Yannick Müller, Pro­jekt­ma­na­ger im Projekt Stadtlabor2Go, CityLAB Berlin

 

Wir können die Zukunft unserer Stadt gestalten. Und wir brauchen kli­ma­ver­träg­li­che und all­tags­taug­li­che Mo­bi­li­täts­kon­zep­te. Unsere Innenstädte müssen wir neu nutzen – und dabei die Potenziale der Di­gi­ta­li­sie­rung schöpfen. Durch Stadtlabore schaffen wir Orte, die diese An­for­de­run­gen adressieren und dabei die Menschen in den Mittelpunkt stellen. 

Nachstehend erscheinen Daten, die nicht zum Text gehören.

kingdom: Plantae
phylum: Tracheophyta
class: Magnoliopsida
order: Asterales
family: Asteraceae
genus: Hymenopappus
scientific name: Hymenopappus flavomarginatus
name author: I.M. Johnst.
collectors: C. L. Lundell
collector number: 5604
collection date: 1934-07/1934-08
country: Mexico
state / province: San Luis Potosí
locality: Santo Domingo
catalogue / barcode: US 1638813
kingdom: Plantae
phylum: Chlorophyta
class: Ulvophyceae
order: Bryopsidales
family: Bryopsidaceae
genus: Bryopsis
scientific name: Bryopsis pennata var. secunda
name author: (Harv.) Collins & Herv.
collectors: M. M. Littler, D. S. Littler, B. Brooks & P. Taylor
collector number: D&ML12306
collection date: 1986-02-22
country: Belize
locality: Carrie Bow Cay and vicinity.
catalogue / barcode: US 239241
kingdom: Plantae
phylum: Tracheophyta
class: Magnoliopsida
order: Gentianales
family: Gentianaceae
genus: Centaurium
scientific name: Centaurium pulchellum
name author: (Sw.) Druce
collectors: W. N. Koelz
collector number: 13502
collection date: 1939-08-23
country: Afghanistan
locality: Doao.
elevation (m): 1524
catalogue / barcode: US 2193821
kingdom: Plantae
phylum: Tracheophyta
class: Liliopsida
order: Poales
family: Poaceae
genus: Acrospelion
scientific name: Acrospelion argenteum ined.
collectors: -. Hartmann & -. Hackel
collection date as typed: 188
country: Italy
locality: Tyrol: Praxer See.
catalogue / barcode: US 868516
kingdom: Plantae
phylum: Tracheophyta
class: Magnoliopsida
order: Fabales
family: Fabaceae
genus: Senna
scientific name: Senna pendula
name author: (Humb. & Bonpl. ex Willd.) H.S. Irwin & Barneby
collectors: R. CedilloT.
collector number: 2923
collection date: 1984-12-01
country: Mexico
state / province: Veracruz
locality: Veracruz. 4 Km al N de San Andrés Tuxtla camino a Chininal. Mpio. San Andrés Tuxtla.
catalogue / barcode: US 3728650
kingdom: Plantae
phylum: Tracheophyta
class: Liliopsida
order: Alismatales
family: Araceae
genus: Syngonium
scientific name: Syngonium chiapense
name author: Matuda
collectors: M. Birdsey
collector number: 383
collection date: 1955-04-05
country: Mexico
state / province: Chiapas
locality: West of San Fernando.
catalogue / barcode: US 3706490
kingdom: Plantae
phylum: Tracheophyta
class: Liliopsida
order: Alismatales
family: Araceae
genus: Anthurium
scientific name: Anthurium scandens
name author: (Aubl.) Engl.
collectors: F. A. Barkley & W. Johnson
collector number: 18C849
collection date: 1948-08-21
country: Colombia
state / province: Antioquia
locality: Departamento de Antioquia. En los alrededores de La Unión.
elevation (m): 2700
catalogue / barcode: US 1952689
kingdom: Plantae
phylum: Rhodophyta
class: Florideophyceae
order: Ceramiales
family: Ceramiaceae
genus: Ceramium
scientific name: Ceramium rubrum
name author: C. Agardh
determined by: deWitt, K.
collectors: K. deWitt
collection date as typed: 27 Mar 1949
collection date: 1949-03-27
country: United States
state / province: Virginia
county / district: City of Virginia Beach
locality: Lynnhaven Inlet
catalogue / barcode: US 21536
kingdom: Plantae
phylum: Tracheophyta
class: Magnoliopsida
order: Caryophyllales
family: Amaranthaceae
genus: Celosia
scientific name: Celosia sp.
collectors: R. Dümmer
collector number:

Im CityLAB Berlin haben wir gelernt, wie Beteiligung in der Stadt funk­tio­niert. Welche Formate werden von Bürger:innen genutzt? Was braucht es, um in der Verwaltung die Akzeptanz für kreative Be­tei­li­gungs­for­ma­te zu erhöhen? Wie bringen wir auch die Menschen in die Beteiligung, die in den bisherigen Prozessen wenig gehört werden, zum Beispiel Jugendliche und Menschen mit Mi­gra­ti­ons­hin­ter­grund?

Nicht alles, was in der Stadt passiert, muss allein aus der Verwaltung entstehen. Durch den de­mo­gra­fi­schen Wandel werden wir in absehbarer Zeit nicht mehr in der Lage sein, alle Aufgaben in der Stadt durch die Verwaltung allein zu erledigen. Die Städte sind deshalb auf zivile Part­ner­schaf­ten auf Augenhöhe angewiesen. Aus unseren Erfahrungen in Berlin im Bereich der Nut­zer­zen­trie­rung haben wir das Handbuch für öf­fent­li­ches Gestalten verfasst. 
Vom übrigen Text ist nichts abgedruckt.